### Data to examine

****************

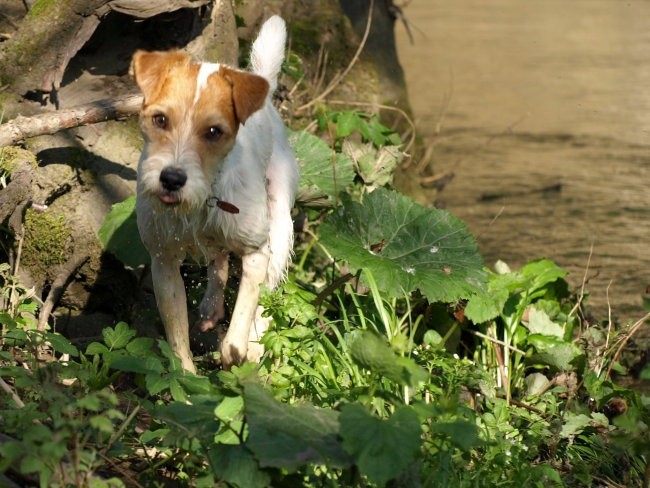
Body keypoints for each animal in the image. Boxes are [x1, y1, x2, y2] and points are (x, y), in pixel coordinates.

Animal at [132, 17, 298, 372]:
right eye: (160, 119)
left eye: (213, 132)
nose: (172, 178)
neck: (202, 201)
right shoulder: (163, 261)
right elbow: (177, 335)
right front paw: (185, 375)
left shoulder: (256, 251)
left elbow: (241, 321)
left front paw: (237, 349)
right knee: (218, 262)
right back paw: (212, 307)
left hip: (279, 227)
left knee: (268, 293)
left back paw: (255, 344)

****************

The listing above needs to be output again exactly. Don't include the pictures.

### Your solution
Body keypoints for each animal in the image. Boxes are [x1, y1, x2, y2] and points are (x, y), in pixel coordinates.

Animal at [132, 17, 298, 372]:
right eye: (160, 119)
left eye: (213, 132)
nose: (172, 178)
neck: (202, 201)
right shoulder: (163, 261)
right elbow: (177, 335)
right front paw: (185, 375)
left shoulder: (256, 251)
left elbow: (241, 321)
left front paw: (237, 349)
right knee: (218, 262)
right back paw: (212, 307)
left hip: (279, 227)
left knee: (268, 293)
left back paw: (255, 344)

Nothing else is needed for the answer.